7) E real: Essa é a característica mais importante porque o homem perfeito, o homem dos sonhos, nunca vai poder superar o homem real. O Real é aquele que eventualmente vai te machucar, vai te fazer perder a cabeça, é aquele que vai agir sem pensar, mas vai se arrepender e te encher de desculpas esfarrapadas, flores murchas e chocolates amargos. O Real é aquele que quando te conheceu era um menino mimado, desnaturado, do tipo que a gente ouve dizer que não vale nada, mas que viu em ti uma oportunidade de ser melhor.

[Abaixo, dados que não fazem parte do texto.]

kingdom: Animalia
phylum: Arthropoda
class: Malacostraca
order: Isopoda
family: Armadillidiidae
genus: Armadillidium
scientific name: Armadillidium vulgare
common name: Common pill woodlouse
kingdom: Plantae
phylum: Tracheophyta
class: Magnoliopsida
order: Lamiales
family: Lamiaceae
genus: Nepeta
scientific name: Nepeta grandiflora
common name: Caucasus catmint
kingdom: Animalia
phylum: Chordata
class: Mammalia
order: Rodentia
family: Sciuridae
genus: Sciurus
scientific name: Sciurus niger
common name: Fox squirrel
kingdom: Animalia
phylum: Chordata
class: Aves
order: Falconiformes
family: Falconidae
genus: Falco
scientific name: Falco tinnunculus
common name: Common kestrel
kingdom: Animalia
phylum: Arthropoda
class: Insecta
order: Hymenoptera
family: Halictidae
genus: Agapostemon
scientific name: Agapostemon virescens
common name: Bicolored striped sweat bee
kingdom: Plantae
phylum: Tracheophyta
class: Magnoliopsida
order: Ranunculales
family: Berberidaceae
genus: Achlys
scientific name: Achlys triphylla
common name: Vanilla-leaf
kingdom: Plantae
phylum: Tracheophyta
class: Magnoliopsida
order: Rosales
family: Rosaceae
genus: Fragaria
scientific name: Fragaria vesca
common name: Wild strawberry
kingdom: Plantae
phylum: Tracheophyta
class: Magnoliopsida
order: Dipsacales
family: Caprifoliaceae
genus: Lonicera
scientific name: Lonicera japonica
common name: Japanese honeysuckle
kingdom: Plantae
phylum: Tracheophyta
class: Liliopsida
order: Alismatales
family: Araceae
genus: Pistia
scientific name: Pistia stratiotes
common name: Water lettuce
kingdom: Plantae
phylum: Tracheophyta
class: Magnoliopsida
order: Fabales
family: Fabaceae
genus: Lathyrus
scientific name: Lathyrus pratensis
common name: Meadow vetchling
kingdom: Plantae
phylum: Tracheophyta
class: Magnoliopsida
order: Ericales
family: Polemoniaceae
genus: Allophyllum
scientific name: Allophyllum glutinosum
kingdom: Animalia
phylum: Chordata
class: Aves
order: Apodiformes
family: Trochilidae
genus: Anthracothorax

O real vai, sim, manipular, mentir e quem sabe até trair e vai parecer que não tem sentido estarem juntos, que foi tudo perda de tempo. E sabe de uma coisa? Às vezes, essa conclusão vai ser libertadora. Mas o real é isso mesmo; é humano. Munido de medos, traumas e planos que provavelmente nem caibam nele. Ele veio pra te confundir, mas também te perdoar por seus defeitos, seus gritos, seus choros. Ele não é de todo ruim, não é como cobra o estereótipo, aliás, ele tem o maior receio de ser como o estereótipo! Ele quer fugir do padrão, da ideologia e do conceito infundado de que nenhum homem presta, mas sinceramente, o Real não faz ideia de como fazer isso acontecer. A verdade é que ele vai ser o reflexo do que você vê em si; ele é sua carência suprimida, seus desejos reprimidos e também seu pesadelo noturno. Ele é o que você permitir que seja. Pode ser apenas um caso qualquer, um garoto de uma noite. Pode nem sequer saber seu nome e, inclusive, nunca te ligar, mas pode ser também alguém que faz a diferença. A questão é que só você pode determinar a intensidade e, principalmente, o tempo que ele permanecerá na sua vida; suficiente ou não para ser importante. Te aviso de antemão que ele tem variações e conserva dentro de si grandes características, contudo se você não der uma chance nunca vai ver. O Real vai chegar sem pedir licença, vai quebrar o seu padrão, vai te dar fios brancos, mas ele também vai aprender, crescer e mudar contigo. Não por você, mas com você. E é por isso que o Real é melhor do que qualquer fantasia, melhor do que qualquer príncipe guerreiro que lute contra dez dragões pra te salvar. É aquele que vai te libertar dos seus próprios medos, de seus tabus, te salvar do tédio.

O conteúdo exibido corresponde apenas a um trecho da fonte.